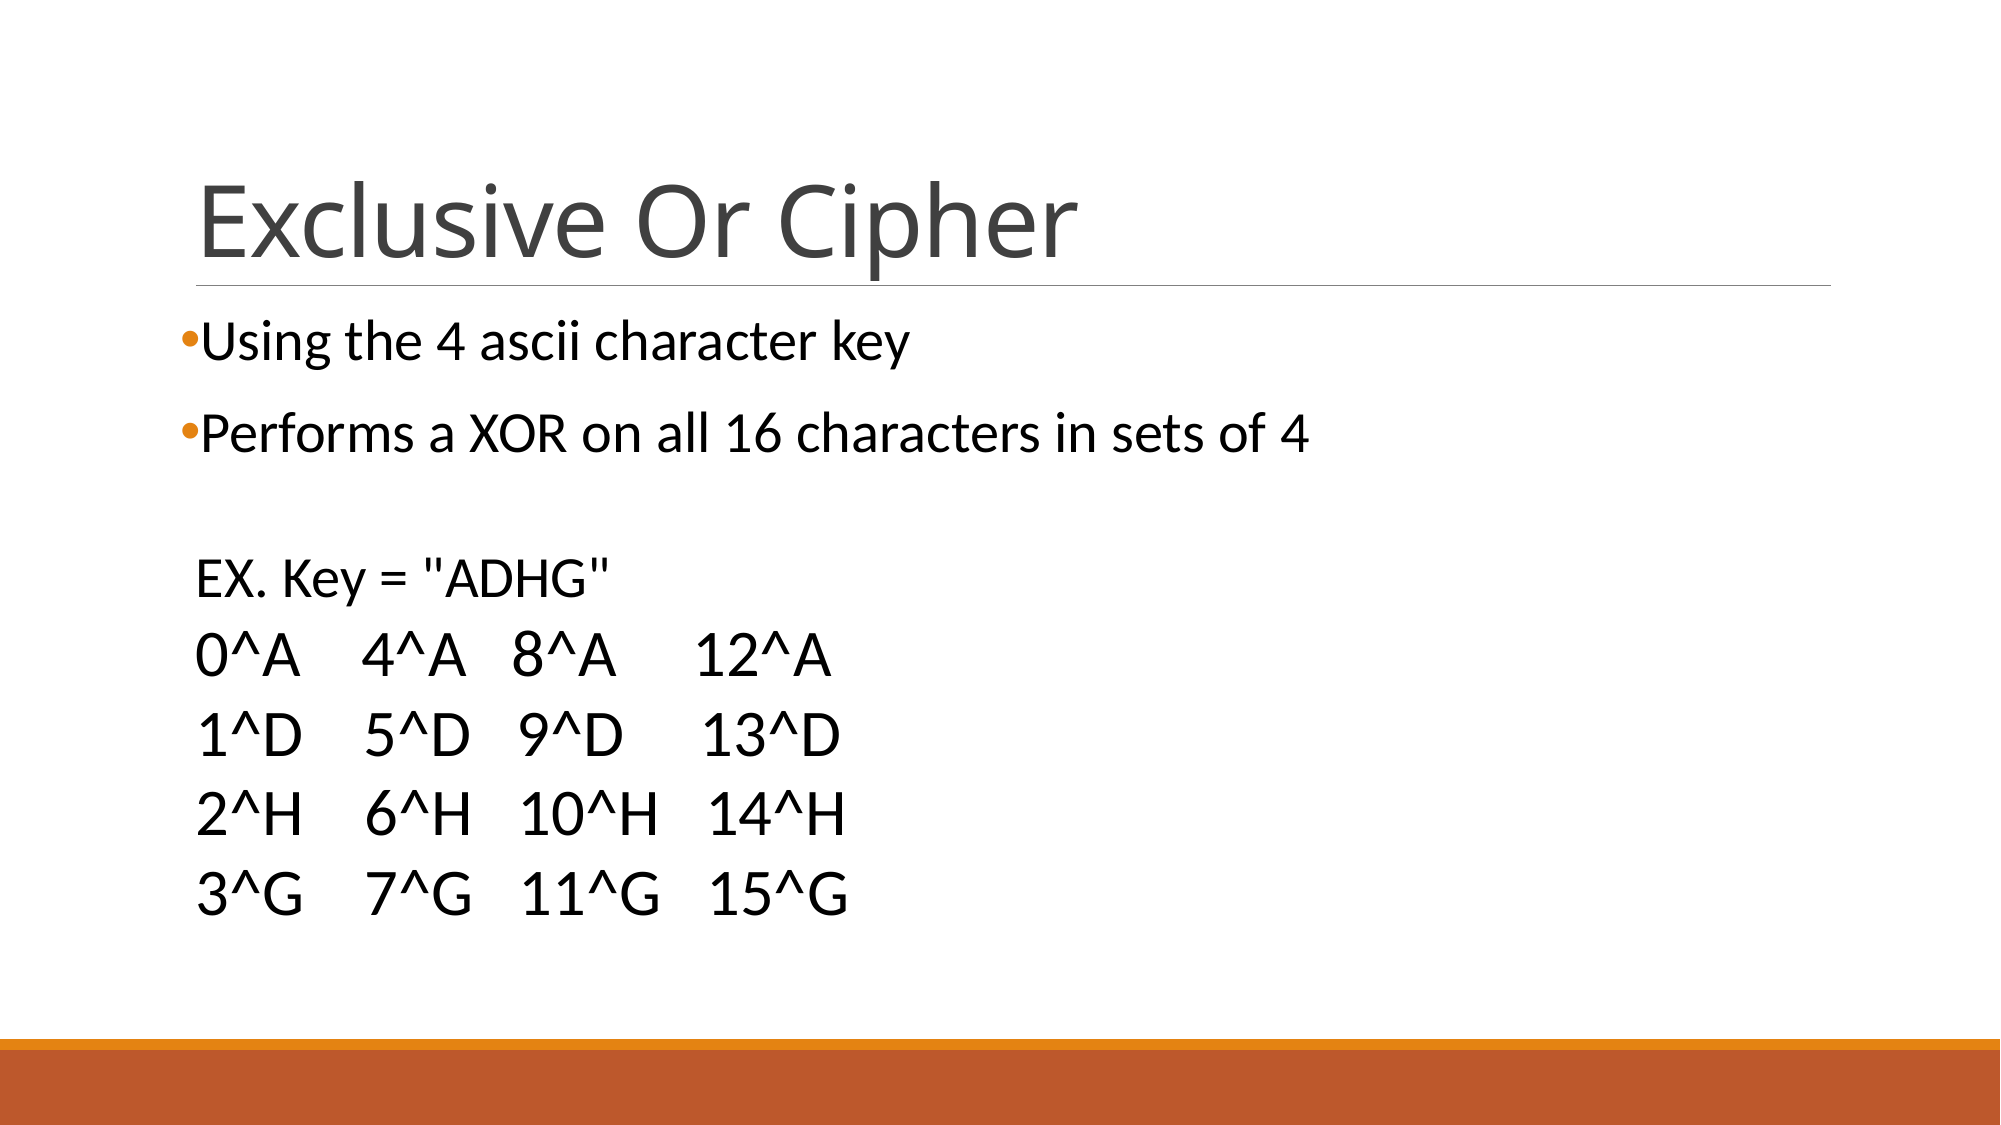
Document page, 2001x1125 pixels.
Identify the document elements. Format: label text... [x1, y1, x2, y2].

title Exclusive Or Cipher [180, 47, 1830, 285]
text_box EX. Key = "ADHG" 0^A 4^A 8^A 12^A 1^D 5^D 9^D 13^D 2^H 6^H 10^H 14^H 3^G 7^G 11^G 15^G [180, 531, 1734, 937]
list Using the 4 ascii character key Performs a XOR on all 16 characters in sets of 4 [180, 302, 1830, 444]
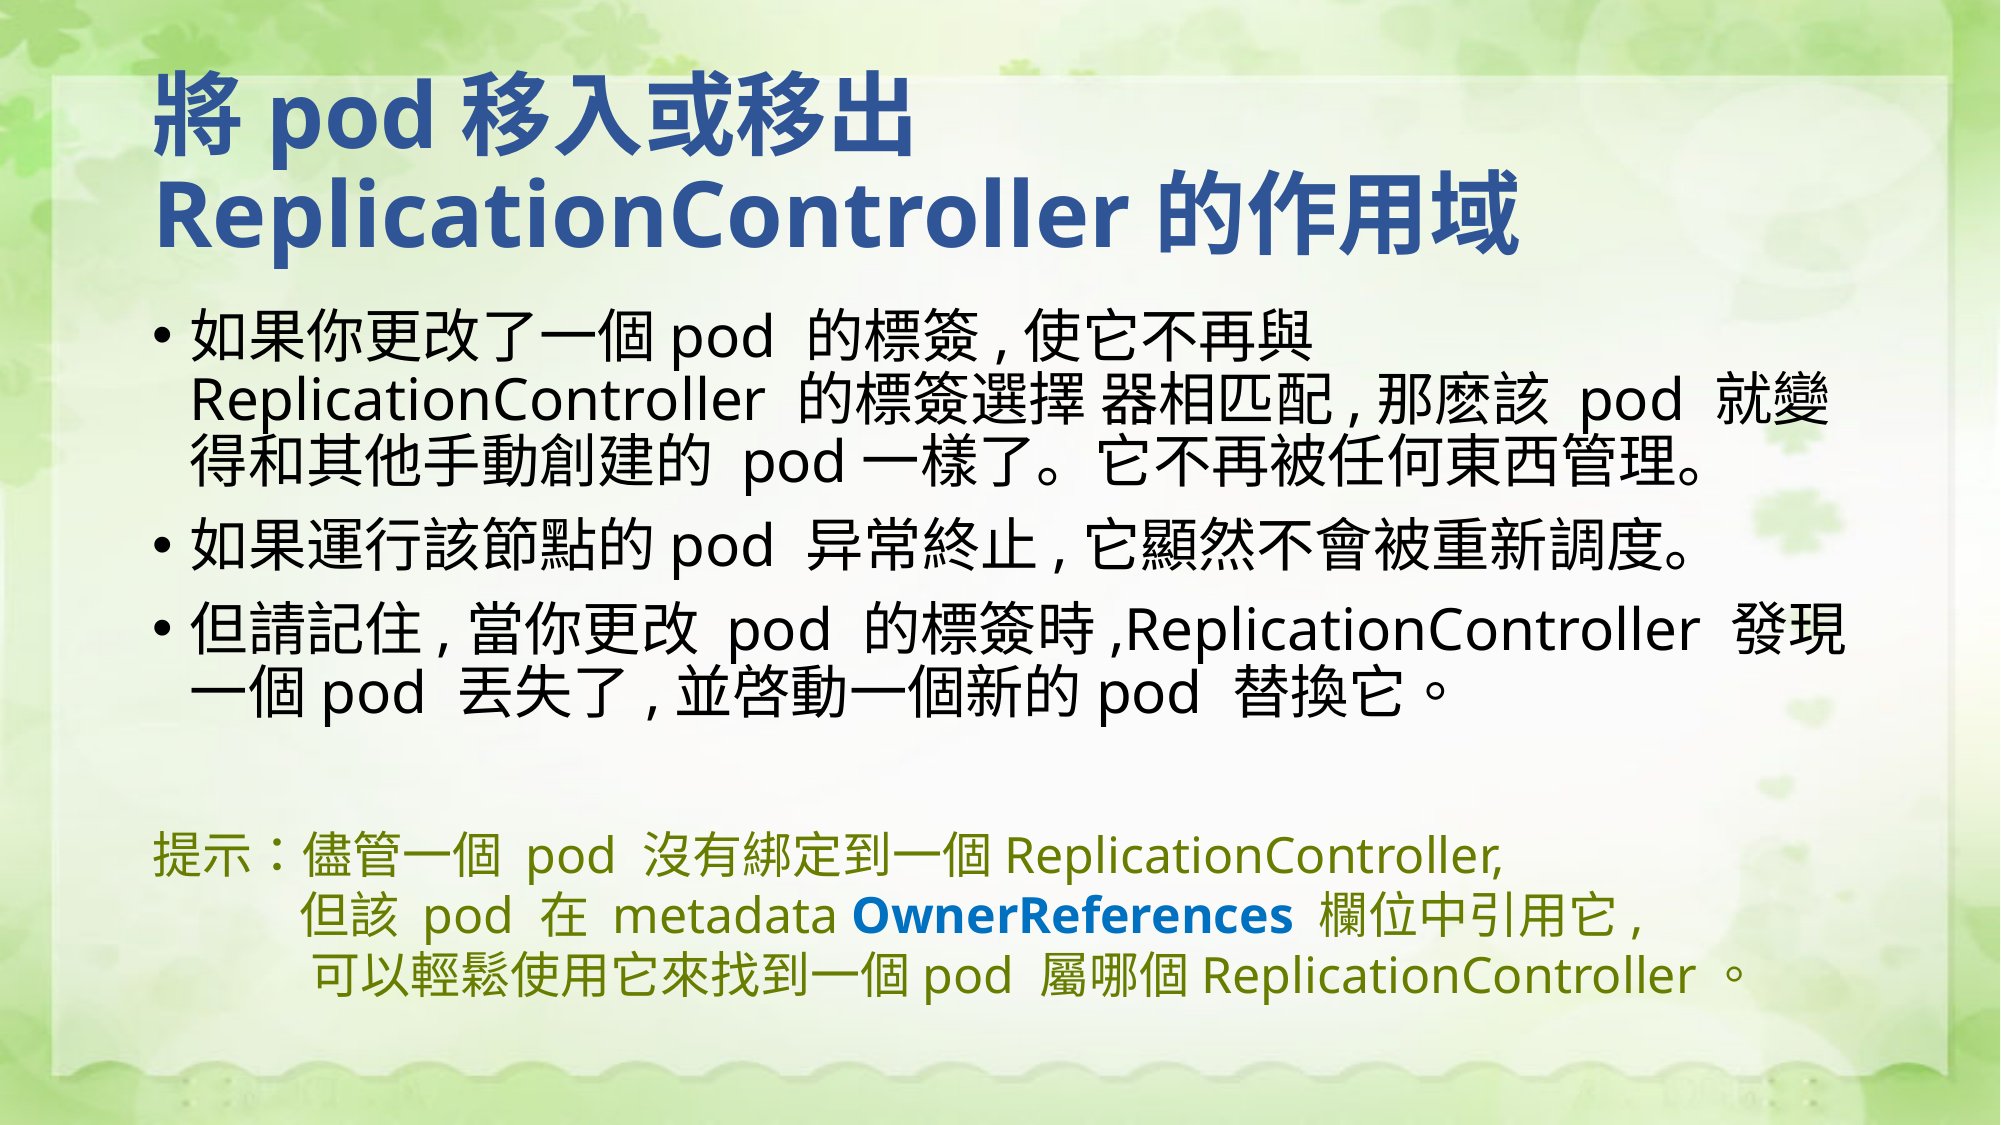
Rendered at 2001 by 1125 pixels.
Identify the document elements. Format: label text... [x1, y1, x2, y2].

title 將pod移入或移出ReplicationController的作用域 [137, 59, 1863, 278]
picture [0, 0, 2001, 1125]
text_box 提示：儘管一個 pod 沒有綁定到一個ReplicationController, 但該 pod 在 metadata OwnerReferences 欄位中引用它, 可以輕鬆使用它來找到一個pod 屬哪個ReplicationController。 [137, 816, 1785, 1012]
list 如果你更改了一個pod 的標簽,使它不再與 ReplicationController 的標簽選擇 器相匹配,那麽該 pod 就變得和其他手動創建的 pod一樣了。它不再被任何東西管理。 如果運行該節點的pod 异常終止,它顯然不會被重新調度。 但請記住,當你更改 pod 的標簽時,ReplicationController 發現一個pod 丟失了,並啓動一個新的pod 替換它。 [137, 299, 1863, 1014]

#### Problem to work on:
The records above should be repeated exactly, with no pictures in the copy.

#### Answer to this problem:
Document page, 2001x1125 pixels.
Identify the document elements. Format: label text... [x1, y1, x2, y2].

title Exclusive Or Cipher [180, 47, 1830, 285]
text_box EX. Key = "ADHG" 0^A 4^A 8^A 12^A 1^D 5^D 9^D 13^D 2^H 6^H 10^H 14^H 3^G 7^G 11^G 15^G [180, 531, 1734, 937]
list Using the 4 ascii character key Performs a XOR on all 16 characters in sets of 4 [180, 302, 1830, 444]
Rendered at 2001 by 1125 pixels.
Identify the document elements. Format: label text... [x1, y1, x2, y2].

title 將pod移入或移出ReplicationController的作用域 [137, 59, 1863, 278]
picture [0, 0, 2001, 1125]
text_box 提示：儘管一個 pod 沒有綁定到一個ReplicationController, 但該 pod 在 metadata OwnerReferences 欄位中引用它, 可以輕鬆使用它來找到一個pod 屬哪個ReplicationController。 [137, 816, 1785, 1012]
list 如果你更改了一個pod 的標簽,使它不再與 ReplicationController 的標簽選擇 器相匹配,那麽該 pod 就變得和其他手動創建的 pod一樣了。它不再被任何東西管理。 如果運行該節點的pod 异常終止,它顯然不會被重新調度。 但請記住,當你更改 pod 的標簽時,ReplicationController 發現一個pod 丟失了,並啓動一個新的pod 替換它。 [137, 299, 1863, 1014]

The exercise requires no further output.